Keberadaan surau ini berkaitan dengan figur Syekh Ibrahim Mufti atau memiliki julukan Beliau Keramat. Ia merupakan murid Syekh Ahmad Qusasi di Madinah dan seangkatan dengan Abdurrauf as-Singkili. Setiba di Taram pada abad ke-17, Ibrahim Mufti mendirikan surau untuk mendukung kegiatan dakwahnya dalam penyebaran Islam.
Sejak didirikan, Surau Taram tercatat telah mengalami sejumlah perbaikan. Bangunan surau yang berdiri saat ini merupakan hasil pemugaran dengan tetap mempertahankan bentuk arsitektur asli.[1]
Surau Taram pernah menjadi sentral Tarekat Naqsyabandiyah di Lima Puluh Kota. AWP. Verkerk Pistorius dalam artikelnya di Tijdschrift voor Nederlandsch-Indië pada tahun 1868 menyebut surau ini dihadiri oleh sekitar 1.000 murid dalam setahun.[2] Di sekitar Surau Taram, juga terdapat surau tempat mengajar Syekh Taram dan Syekh Sungai Ameh.[3]
Surau ini pernah digunakan sebagai tempat ibadah suluk. Saat ini, Surau Taram digunakan untuk aktivitas ibadah terbatas seiring dengan kehadiran masjid, yakni Masjid Baitul Qiramah di sebelah barat surau.
Tinggalan
Makam
Syekh Ibrahim Mufti dipandang oleh penduduk setempat sebagai orang yang memiliki karamah sehingga dijuluki Beliau Keramat. Makamnya terdapat di kompleks surau dan menjadi tujuan ziarah, teruatama tanggal 27 Rajab.[4] Penziarah datang dari berbagai daerah di Minangkabau baik dari pengikut Tarekat Naqsyabandiyah maupun Tarekat Syattariyah.

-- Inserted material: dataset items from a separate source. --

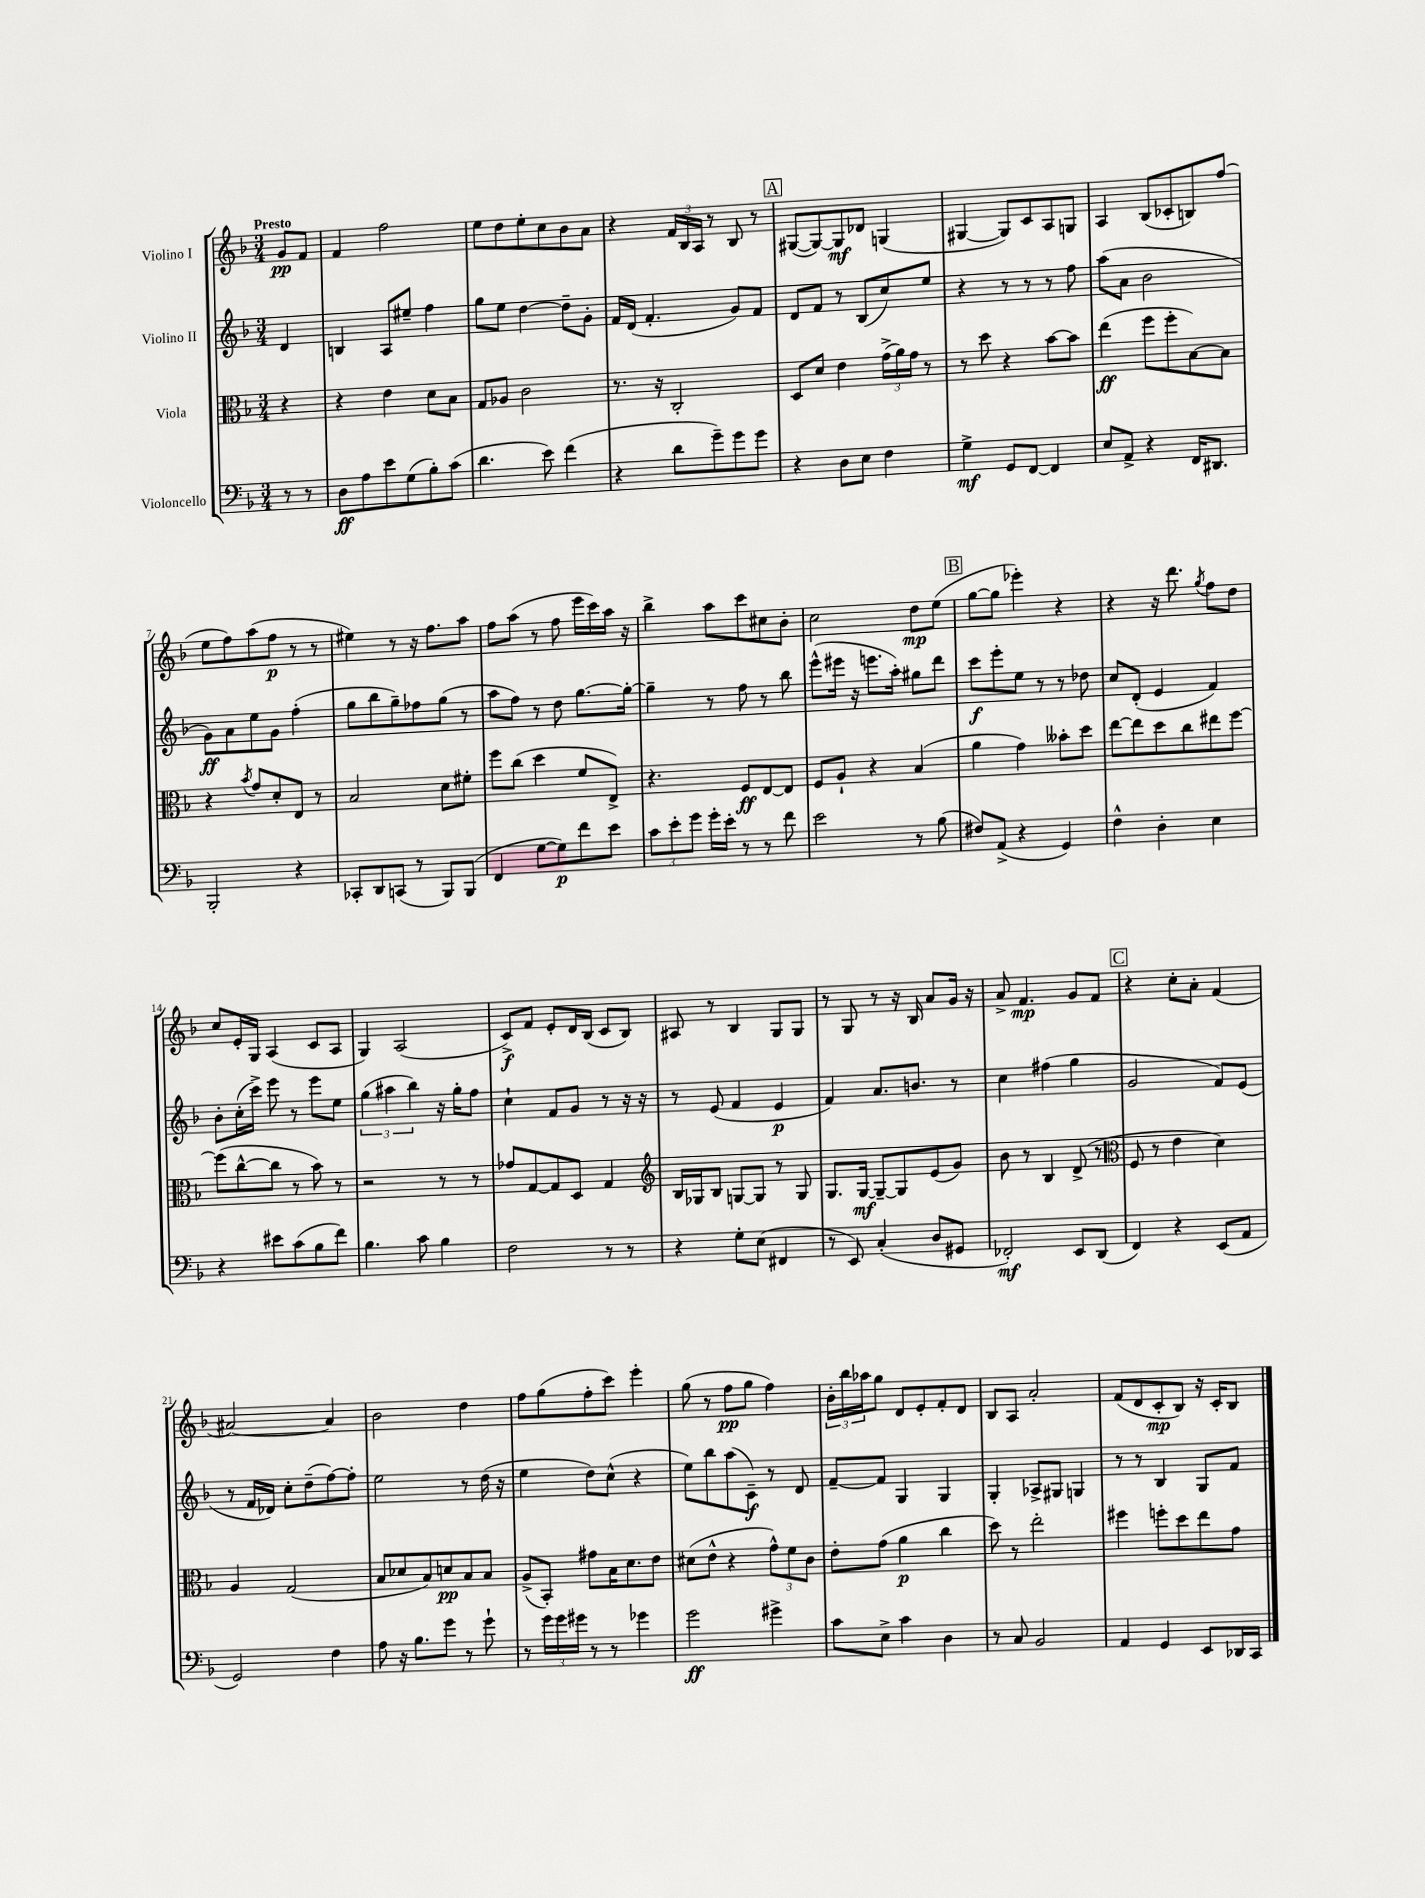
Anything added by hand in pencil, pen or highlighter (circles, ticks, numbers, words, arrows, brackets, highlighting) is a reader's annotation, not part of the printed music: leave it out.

**kern	**dynam	**kern	**dynam	**kern	**dynam	**kern	**dynam
*part4	*part4	*part3	*part3	*part2	*part2	*part1	*part1
*staff4	*staff4	*staff3	*staff3	*staff2	*staff2	*staff1	*staff1
*I"Violoncello	*	*I"Viola	*	*I"Violino II	*	*I"Violino I	*
*clefF4	*	*clefC3	*	*clefG2	*	*clefG2	*
*k[b-]	*	*k[b-]	*	*k[b-]	*	*k[b-]	*
*M3/4	*	*M3/4	*	*M3/4	*	*M3/4	*
=	=	=	=	=	=	=	=
!	!	!	!	!	!	!LO:TX:a:B:t=Presto	!
8r	.	4r	.	4d/	.	8g/L	pp
8r	.	.	.	.	.	8f/J	.
=1	=1	=1	=1	=1	=1	=1	=1
8D\L	ff	4r	.	4Bn/	.	4f/	.
8A\	.	.	.	.	.	.	.
8e\	.	4e\	.	8A/L	.	2ff\	.
(8G\	.	.	.	8ee#X~/J	.	.	.
8B-'\)	.	8d\L	.	4ff\	.	.	.
(8c\J	.	8B-\J	.	.	.	.	.
=2	=2	=2	=2	=2	=2	=2	=2
4.d\	.	8G/L	.	8gg\L	.	8ee\L	.
.	.	8A-X/J	.	8ee\J	.	8dd\	.
.	.	2c\	.	[4dd\	.	8ee'\	.
8e\)	.	.	.	.	.	8cc\	.
(4f\	.	.	.	8dd~\L]	.	8b-\	.
.	.	.	.	8g'\J	.	8a\J	.
=3	=3	=3	=3	=3	=3	=3	=3
4r	.	8.r	.	16f/LL	.	4r	.
.	.	.	.	(16d/JJ	.	.	.
.	.	.	.	4.f'/	.	.	.
.	.	16r	.	.	.	.	.
8d\L	.	2C'/	.	.	.	24f/LL	.
.	.	.	.	.	.	24B-/	.
.	.	.	.	.	.	24A/JJ	.
8g~\)	.	.	.	.	.	8r	.
8g\	.	.	.	8g/L)	.	8B-/	.
8g\J	.	.	.	8f/J	.	8r	.
!!LO:REH:place=s1:t=A
=4	=4	=4	=4	=4	=4	=4	=4
4r	.	8D/L	.	8d/L	.	([8G#X/L	.
.	.	8d/J	.	8f/J	.	8G#/_)	.
8D\L	.	4e\	.	8r	.	8G#/]	mf
8E\J	.	.	.	(8B-/L	.	8d-X/J	.
4F\	.	(24g^\LL	.	8cc/)	.	(4Gn/	.
.	.	24a\)	.	.	.	.	.
.	.	24g\JJ	.	.	.	.	.
.	.	8r	.	8ee/J	.	.	.
=5	=5	=5	=5	=5	=5	=5	=5
4G^\	mf	8r	.	4r	.	[4G#X/	.
.	.	8dd\	.	.	.	.	.
8GG/L	.	4r	.	8r	.	8G#/L])	.
[8FF/J	.	.	.	8r	.	8c/	.
4FF/]	.	[8b-\L	.	8r	.	8A/	.
.	.	8b-\J]	.	8ff\	.	8Gn/J	.
=6	=6	=6	=6	=6	=6	=6	=6
8E/L	.	(4ee\	ff	(8aa\L	.	4A/	.
8AA^/J	.	.	.	8a\J	.	.	.
4r	.	8ff\L	.	2b-\	.	(8B-/L	.
.	.	8ff'\	.	.	.	8c-X'/	.
16FF/KL	.	[8B-\)	.	.	.	8Bn/)	.
8.DD#X/J	.	.	.	.	.	.	.
.	.	8B-\J]	.	.	.	(8ff/J	.
!!LO:LB:g=z
=7	=7	=7	=7	=7	=7	=7	=7
2BBB-'/	.	4r	.	8g\L)	ff	8ee\L	.
.	.	.	.	8a\	.	8ff\)	.
.	.	8qb-/	.	.	.	.	.
.	.	8g/L	.	8ee\	.	(8aa\	.
.	.	8d'/	.	8g\J	.	8ff\J	p
4r	.	8E/J	.	(4ff'\	.	8r	.
.	.	8r	.	.	.	8r	.
=8	=8	=8	=8	=8	=8	=8	=8
8CC-X'/L	.	2B-/	.	8gg\L	.	4ee#X\)	.
8DD/	.	.	.	8bb-\	.	.	.
(8CCn/J	.	.	.	8gg~\)	.	8r	.
8r	.	.	.	8ff-X\	.	16r	.
.	.	.	.	.	.	8.ff\L	.
8BBB-/L)	.	8d\L	.	(8gg\J	.	.	.
(8BBB-/J	.	8f#X'\J	.	8r	.	8aa\J	.
=9	=9	=9	=9	=9	=9	=9	=9
4FF/	.	8ff\L	.	8aa\L	.	8ff\L	.
.	.	(8cc\J	.	8ff\J)	.	(8aa\J	.
[8G\L	.	4dd\	.	8r	.	8r	.
8G\])	p	.	.	8dd\	.	8ff\	.
8f\	.	8f/L	.	[8.gg\L	.	16eee\LL	.
.	.	.	.	.	.	16ccc\)	.
8e\J	.	8E^/J)	.	.	.	16aa\JJ	.
.	.	.	.	16gg'\Jk_	.	16r	.
=10	=10	=10	=10	=10	=10	=10	=10
12c\L	.	4.r	.	4gg~\]	.	4bb-^\	.
12e'\	.	.	.	.	.	.	.
12g\J	.	.	.	.	.	.	.
16g'\LL	.	.	.	8r	.	8aa\L	.
16e'\JJ	.	.	.	.	.	.	.
8r	.	8F/L	ff	8ff\	.	8ccc\	.
8r	.	[8E/	.	8r	.	8cc#X\	.
8f\	.	8E/J]	.	8bb-\	.	8b-'\J	.
=11	=11	=11	=11	=11	=11	=11	=11
2e\	.	8F/L	.	(8eee^^\L	.	2cc\	.
.	.	8A`/J	.	16eee#X\Jk	.	.	.
.	.	.	.	16r	.	.	.
.	.	4r	.	8.eeen\L	.	.	.
.	.	.	.	16aa'\Jk)	.	.	.
8r	.	(4B-/	.	8gg#X\L	.	8dd\L	mp
(8B-\	.	.	.	8ddd\J	.	(8ee\J	.
!!LO:REH:place=s1:t=B
=12	=12	=12	=12	=12	=12	=12	=12
8F#X/L)	.	4a\	.	8ccc\L	f	[8gg\L	.
(8AA^/J	.	.	.	8eee'\	.	8gg\J]	.
4r	.	4g\)	.	8ee\J	.	4eee-X'\)	.
.	.	.	.	8r	.	.	.
4GG/)	.	8b--X'\L	.	8r	.	4r	.
.	.	8dd\J	.	8dd-X\	.	.	.
=13	=13	=13	=13	=13	=13	=13	=13
4F^^\	.	[8ee\L	.	8cc/L	.	4r	.
.	.	8ee\]	.	(8d'/J	.	.	.
4D'\	.	8dd\	.	4e/	.	16r	.
.	.	.	.	.	.	8.ddd\	.
.	.	8cc\	.	.	.	.	.
.	.	.	.	.	.	8qgg/	.
4E\	.	8ee#X\	.	4f/)	.	8ff\L	.
.	.	[8ff\J	.	.	.	8dd\J	.
!!LO:LB:g=z
=14	=14	=14	=14	=14	=14	=14	=14
4r	.	(8ff\L]	.	8b-'\L	.	8cc/L	.
.	.	[8cc^^\	.	(16cc'\L	.	16e'/L	.
.	.	.	.	16ccc^\JJ)	.	16G/JJ	.
8e#X\L	.	8cc\J]	.	8eee\	.	(4A/	.
(8c\	.	8r	.	8r	.	.	.
8B-\	.	8b-\)	.	8eee\L	.	8c/L	.
8f\J)	.	8r	.	8ee\J	.	8A/J	.
=15	=15	=15	=15	=15	=15	=15	=15
4.B-\	.	2r	.	(6gg\	.	4G/)	.
.	.	.	.	6aa#X\	.	.	.
.	.	.	.	.	.	(2A/	.
.	.	.	.	6bb-\)	.	.	.
8c\	.	.	.	.	.	.	.
4B-\	.	8r	.	16r	.	.	.
.	.	.	.	16gg'\KL	.	.	.
.	.	8r	.	8ff\J	.	.	.
=16	=16	=16	=16	=16	=16	=16	=16
2F\	.	8g-X/L	.	4cc`\	.	8c^/L)	f
.	.	[8G/	.	.	.	8f/J	.
.	.	8G/]	.	8f/L	.	8e'/L	.
.	.	8D/J	.	8g/J	.	16d/L	.
.	.	.	.	.	.	(16B-/JJ	.
8r	.	4G/	.	8r	.	8c/L	.
8r	.	.	.	16r	.	8B-/J)	.
.	.	.	.	16r	.	.	.
=17	=17	=17	=17	=17	=17	=17	=17
*	*	*clefG2	*	*	*	*	*
4r	.	16B-/LL	.	8r	.	8A#X/	.
.	.	16G-X/J	.	.	.	.	.
.	.	8B-/J	.	(8e/	.	8r	.
8G'\L	.	[8Gn/L	.	4f/	.	4B-/	.
(8E\J	.	8G/J]	.	.	.	.	.
4FF#X/	.	8r	.	4e/	p	8G/L	.
.	.	8G/	.	.	.	8G/J	.
=18	=18	=18	=18	=18	=18	=18	=18
8r	.	8.G/L	.	4f/)	.	8r	.
8EE/)	.	.	.	.	.	8G/	.
.	.	[16G/Jk	mf	.	.	.	.
(4C'/	.	8G~/L_	.	8.a/L	.	8r	.
.	.	8G/]	.	.	.	16r	.
.	.	.	.	8.bn/J	.	16B-/	.
8D/L	.	(8e/	.	.	.	8a/L	.
8GG#X/J	.	8g/J)	.	8r	.	16g/Jk	.
.	.	.	.	.	.	16r	.
=19	=19	=19	=19	=19	=19	=19	=19
2FF-X'/)	mf	8b-\	.	4cc\	.	8a^/	.
.	.	8r	.	.	.	4.f/	mp
.	.	4B-/	.	(4ff#X\	.	.	.
8EE/L	.	(8d^/	.	4gg\	.	8g/L	.
(8DD/J	.	8r	.	.	.	8f/J	.
!!LO:REH:place=s1:t=C
=20	=20	=20	=20	=20	=20	=20	=20
*	*	*clefC3	*	*	*	*	*
4FF/)	.	8F/	.	2g/	.	4r	.
.	.	8r	.	.	.	.	.
4r	.	4e\	.	.	.	8cc'\L	.
.	.	.	.	.	.	8a'\J	.
(8EE/L	.	4d\)	.	8f/L)	.	(4f/	.
8AA/J	.	.	.	(8e/J	.	.	.
!!LO:LB:g=z
=21	=21	=21	=21	=21	=21	=21	=21
2GG/)	.	4A/	.	8r	.	[2a#X/)	.
.	.	.	.	16f/LL	.	.	.
.	.	.	.	16d-X/JJ)	.	.	.
.	.	(2G/	.	8cc'\L	.	.	.
.	.	.	.	(8dd~\	.	.	.
4F\	.	.	.	[8ff\)	.	4a#/]	.
.	.	.	.	8ff'\J]	.	.	.
=22	=22	=22	=22	=22	=22	=22	=22
8A\	.	8B-/L	.	2ee\	.	2b-\	.
16r	.	8d-X/	.	.	.	.	.
8.B-\L	.	.	.	.	.	.	.
.	.	8B-/)	.	.	.	.	.
8g\J	.	8dn/	pp	.	.	.	.
8r	.	8B-/	.	8r	.	4dd\	.
8g`\	.	8B-/J	.	(16dd\	.	.	.
.	.	.	.	16r	.	.	.
=23	=23	=23	=23	=23	=23	=23	=23
8r	.	(8A^/L	.	4ee\	.	8ff\L	.
24g\LL	.	8BB-'/J)	.	.	.	(8gg\	.
24g\	.	.	.	.	.	.	.
24g#X\JJ	.	.	.	.	.	.	.
8r	.	8g#X\L	.	8dd\L)	.	8ff'\	.
8r	.	16B-\K	.	(8cc^^\J	.	8ccc\J)	.
.	.	8.d\	.	.	.	.	.
4g-X\	.	.	.	4r	.	4eee'\	.
.	.	8e\J	.	.	.	.	.
=24	=24	=24	=24	=24	=24	=24	=24
2g\	ff	(8d#X\L	.	8ee\L)	.	(8gg\	.
.	.	8e^^\J	.	8bb-\	.	8r	.
.	.	4r	.	(8aa\	.	8ff\L	pp
.	.	.	.	8c~\J)	f	8gg\J	.
4g#X^\	.	12g^^\L)	.	8r	.	4ff\)	.
.	.	12f\	.	.	.	.	.
.	.	.	.	8d/	.	.	.
.	.	12c\J	.	.	.	.	.
=25	=25	=25	=25	=25	=25	=25	=25
8c\L	.	8e'\L	.	[8f~/L	.	24b-'\LL	.
.	.	.	.	.	.	24bb-\	.
.	.	.	.	.	.	24aa-X\J	.
8E^\J	.	(8g\J	.	8f/J]	.	8gg\J	.
4c\	.	4a\	p	4G/	.	8d/L	.
.	.	.	.	.	.	8e'/	.
4D\	.	4cc\	.	4G/	.	8f'/	.
.	.	.	.	.	.	8d/J	.
=26	=26	=26	=26	=26	=26	=26	=26
8r	.	8dd\)	.	4G'/	.	8B-/L	.
8C/	.	8r	.	.	.	8A/J	.
2BB-/	.	2ee'\	.	8A-X^/L	.	2a'/	.
.	.	.	.	8G#X/J	.	.	.
.	.	.	.	4Gn/	.	.	.
=27	=27	=27	=27	=27	=27	=27	=27
4AA/	.	4ff#X\	.	8r	.	(8f/L	.
.	.	.	.	8r	.	8d/	.
4GG/	.	8ffn'\L	.	4B-/	.	8c'/	mp
.	.	8dd\	.	.	.	8B-/J)	.
8EE/L	.	8ee\	.	8G/L	.	16r	.
.	.	.	.	.	.	16c'/KL	.
16DD-X/L	.	8g\J	.	8f/J	.	8B-/J	.
16CC/JJ	.	.	.	.	.	.	.
==	==	==	==	==	==	==	==
*-	*-	*-	*-	*-	*-	*-	*-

Surau Taram tercatat sebagai surau yang memiliki tradisi menulis dan menyalin naskah. Sedikitnya seratus koleksi naskah diperkirakan ada di sini, tetapi sebagian besar kini telah hilang. Hanya 14 naskah yang masih tersimpan, sepuluh di antaranya berada dalam kondisi yang sangat buruk. Sebagian naskah disimpan oleh Ramli Datuak Marajo Basa, keturunan ke-13 dari Ibrahim Mufti yang rumahnya terletak di sebelah surau.[1][6][7]